Müller is de afgelopen jaren ook internationaal zeer actief geweest, onder andere als president van FIAT/IFTA, de Internationale Federatie van Televisie Archieven en als voorzitter van het Europese erfgoednetwerk Europeana. “Beeld en Geluid heeft internationaal een vooraanstaande positie, doordat wij voorop lopen met de digitalisering van de collectie”, verklaart Müller. “In 2007 is het project Beelden voor de Toekomst gestart, een katalysator voor de ontwikkeling van onze kennis over digitalisering, ontsluiting en hergebruik van het materiaal. Kennis die wij met collega’s in het buitenland hebben gedeeld, waardoor wij dus regelmatig in internationaal verband met elkaar samenwerken. Het instituut staat ook in de schijnwerpers door de verbindingen die wij weten te maken tussen de collectie en het publiek, bijvoorbeeld door middel van de Beeld en Geluid experience.”
Toekomstig erfgoed
Voor Beelden voor de Toekomst was oorspronkelijk ruim 170 miljoen euro uitgetrokken, waarvan de partners in het project 64 miljoen euro moesten terugverdienen. Müller: “Dat is niet gelukt. Niemand wil betalen voor content die je ergens anders gratis kan vinden. We hebben bijvoorbeeld het terugkijkplatform Ximon opgezet, met onder meer art house films en ouder televisiedrama, nog voordat een partij als Netflix verscheen. Maar het liep niet. Wij hebben ook allerlei onderwijsmateriaal beschikbaar gemaakt via Teleblik en andere betaalde platforms. Dat liep goed, totdat de toenmalige minister van onderwijs, Plasterk, besloot dat de overheid hiervoor eigen platforms moest bieden en dat het aanbod gratis moest zijn. Je kunt op die manier niet concurreren in de markt. Die terugverdienverplichting is er daarom afgehaald.” Het budget voor Beelden voor de Toekomst werd bijgesteld tot 120 miljoen euro.
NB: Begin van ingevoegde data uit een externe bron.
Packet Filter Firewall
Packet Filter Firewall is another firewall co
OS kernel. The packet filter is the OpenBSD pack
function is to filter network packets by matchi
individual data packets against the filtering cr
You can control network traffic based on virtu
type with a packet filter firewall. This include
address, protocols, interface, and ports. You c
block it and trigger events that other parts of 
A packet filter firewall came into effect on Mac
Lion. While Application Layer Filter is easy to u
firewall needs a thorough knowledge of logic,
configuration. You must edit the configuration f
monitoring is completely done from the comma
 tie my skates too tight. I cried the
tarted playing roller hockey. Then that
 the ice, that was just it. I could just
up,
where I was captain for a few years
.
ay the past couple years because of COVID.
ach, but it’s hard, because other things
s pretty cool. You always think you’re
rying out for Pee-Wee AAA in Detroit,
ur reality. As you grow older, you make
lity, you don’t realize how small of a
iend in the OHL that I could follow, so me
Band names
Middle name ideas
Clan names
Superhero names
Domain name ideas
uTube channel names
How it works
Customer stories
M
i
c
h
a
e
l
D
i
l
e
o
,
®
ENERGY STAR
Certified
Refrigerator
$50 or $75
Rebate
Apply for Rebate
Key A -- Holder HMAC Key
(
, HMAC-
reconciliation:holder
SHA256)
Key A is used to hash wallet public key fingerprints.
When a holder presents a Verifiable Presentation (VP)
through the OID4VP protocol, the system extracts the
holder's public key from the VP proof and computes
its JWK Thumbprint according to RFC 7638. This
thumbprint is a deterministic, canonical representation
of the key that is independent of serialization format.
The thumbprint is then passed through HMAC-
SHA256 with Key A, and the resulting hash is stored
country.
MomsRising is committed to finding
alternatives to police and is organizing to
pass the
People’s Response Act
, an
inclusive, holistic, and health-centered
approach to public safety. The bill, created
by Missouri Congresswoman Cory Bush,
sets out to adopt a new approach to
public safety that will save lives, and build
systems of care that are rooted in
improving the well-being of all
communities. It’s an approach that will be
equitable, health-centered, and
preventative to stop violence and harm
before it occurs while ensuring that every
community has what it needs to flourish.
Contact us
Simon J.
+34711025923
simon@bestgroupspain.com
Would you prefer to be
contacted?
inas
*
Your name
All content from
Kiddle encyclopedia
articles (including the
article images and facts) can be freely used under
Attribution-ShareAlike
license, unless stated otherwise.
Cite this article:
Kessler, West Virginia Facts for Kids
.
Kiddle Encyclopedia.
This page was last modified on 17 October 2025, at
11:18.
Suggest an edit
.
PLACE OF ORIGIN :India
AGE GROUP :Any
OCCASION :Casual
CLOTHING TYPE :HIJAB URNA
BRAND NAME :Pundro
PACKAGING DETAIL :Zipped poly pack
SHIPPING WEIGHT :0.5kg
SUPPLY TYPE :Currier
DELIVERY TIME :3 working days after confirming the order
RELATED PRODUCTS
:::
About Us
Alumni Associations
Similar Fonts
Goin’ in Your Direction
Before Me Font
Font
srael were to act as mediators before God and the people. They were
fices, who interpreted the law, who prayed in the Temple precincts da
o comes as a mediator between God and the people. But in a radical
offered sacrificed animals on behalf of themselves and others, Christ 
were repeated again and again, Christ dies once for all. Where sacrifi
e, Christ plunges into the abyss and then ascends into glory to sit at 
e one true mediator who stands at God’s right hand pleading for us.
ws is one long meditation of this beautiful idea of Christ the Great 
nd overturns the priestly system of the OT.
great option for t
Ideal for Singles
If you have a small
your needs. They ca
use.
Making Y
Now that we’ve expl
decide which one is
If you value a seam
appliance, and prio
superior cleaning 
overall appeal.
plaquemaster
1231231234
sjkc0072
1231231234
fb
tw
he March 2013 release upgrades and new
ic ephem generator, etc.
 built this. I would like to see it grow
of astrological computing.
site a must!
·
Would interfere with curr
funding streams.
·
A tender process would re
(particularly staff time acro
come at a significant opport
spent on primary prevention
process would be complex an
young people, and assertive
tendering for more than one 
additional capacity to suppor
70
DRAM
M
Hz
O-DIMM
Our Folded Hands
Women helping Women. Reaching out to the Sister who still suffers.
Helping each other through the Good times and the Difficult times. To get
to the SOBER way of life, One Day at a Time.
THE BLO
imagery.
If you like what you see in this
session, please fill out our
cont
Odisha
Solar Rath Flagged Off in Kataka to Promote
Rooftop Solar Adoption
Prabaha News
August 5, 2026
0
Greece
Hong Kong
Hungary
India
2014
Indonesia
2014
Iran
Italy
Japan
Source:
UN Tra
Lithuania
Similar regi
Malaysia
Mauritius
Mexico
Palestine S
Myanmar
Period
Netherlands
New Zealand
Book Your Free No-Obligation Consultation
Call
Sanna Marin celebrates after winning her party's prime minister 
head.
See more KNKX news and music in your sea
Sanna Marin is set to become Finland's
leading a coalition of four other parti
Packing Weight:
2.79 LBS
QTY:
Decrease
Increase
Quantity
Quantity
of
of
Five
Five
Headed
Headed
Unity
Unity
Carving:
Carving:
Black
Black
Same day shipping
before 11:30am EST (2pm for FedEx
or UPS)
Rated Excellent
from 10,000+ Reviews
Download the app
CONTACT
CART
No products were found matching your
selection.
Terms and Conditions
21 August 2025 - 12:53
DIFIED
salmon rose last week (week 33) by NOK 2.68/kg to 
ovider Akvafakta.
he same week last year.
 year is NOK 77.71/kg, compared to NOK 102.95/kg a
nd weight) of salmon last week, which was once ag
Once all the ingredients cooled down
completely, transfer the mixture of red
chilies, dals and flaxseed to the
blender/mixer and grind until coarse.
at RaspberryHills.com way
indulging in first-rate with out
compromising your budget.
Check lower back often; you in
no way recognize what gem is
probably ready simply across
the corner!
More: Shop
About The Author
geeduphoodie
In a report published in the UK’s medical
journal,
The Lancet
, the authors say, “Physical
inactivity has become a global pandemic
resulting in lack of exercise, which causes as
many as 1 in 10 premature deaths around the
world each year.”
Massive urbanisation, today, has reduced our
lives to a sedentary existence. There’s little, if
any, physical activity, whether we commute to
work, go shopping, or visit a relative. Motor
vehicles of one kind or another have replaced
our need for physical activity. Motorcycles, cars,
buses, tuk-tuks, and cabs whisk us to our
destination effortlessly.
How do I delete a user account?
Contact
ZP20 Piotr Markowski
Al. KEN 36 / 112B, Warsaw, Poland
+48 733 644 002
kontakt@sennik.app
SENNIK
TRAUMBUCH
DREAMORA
De verbinding leggen met het publiek is en blijft essentieel, vindt Müller. De Beeld en Geluid experience, het museale onderdeel van het instituut, gaat veranderen. “We hebben een nieuw concept klaar, dat de komende tijd zal worden uitgevoerd”, zegt de scheidend Algemeen Directeur. “Ik ga natuurlijk niet over mijn graf heen regeren, maar de focus moet liggen op de vernieuwing van het museum. Dit heeft gevolgen voor het hele instituut, Beeld en Geluid moet meer nadruk leggen op het audiovisuele erfgoed van de toekomst: games, internet, webvideo, interactieve documentaires en virtual reality bijvoorbeeld. Het moet een onafhankelijk instituut blijven. Beeld en Geluid speelt een niet te onderschatten rol in de maatschappij, wij vormen het geheugen van het land. Daar moet niet aan worden getornd door bezuinigingen of andere maatregelen.”